Write out the lines of text in the listing below word for word, keeping their order, and leave out the pictures.

──────────

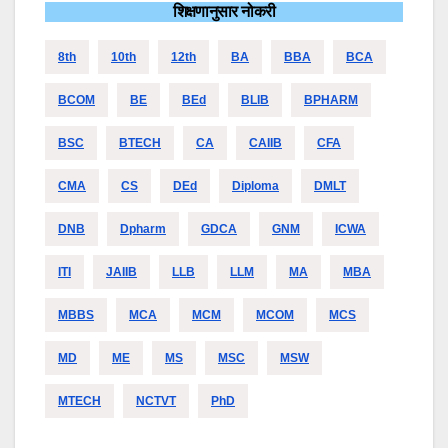
शिक्षणानुसार नोकरी
8th
10th
12th
BA
BBA
BCA
BCOM
BE
BEd
BLIB
BPHARM
BSC
BTECH
CA
CAIIB
CFA
CMA
CS
DEd
Diploma
DMLT
DNB
Dpharm
GDCA
GNM
ICWA
ITI
JAIIB
LLB
LLM
MA
MBA
MBBS
MCA
MCM
MCOM
MCS
MD
ME
MS
MSC
MSW
MTECH
NCTVT
PhD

──────────

_REPLY_
शिक्षणानुसार नोकरी
8th
10th
12th
BA
BBA
BCA
BCOM
BE
BEd
BLIB
BPHARM
BSC
BTECH
CA
CAIIB
CFA
CMA
CS
DEd
Diploma
DMLT
DNB
Dpharm
GDCA
GNM
ICWA
ITI
JAIIB
LLB
LLM
MA
MBA
MBBS
MCA
MCM
MCOM
MCS
MD
ME
MS
MSC
MSW
MTECH
NCTVT
PhD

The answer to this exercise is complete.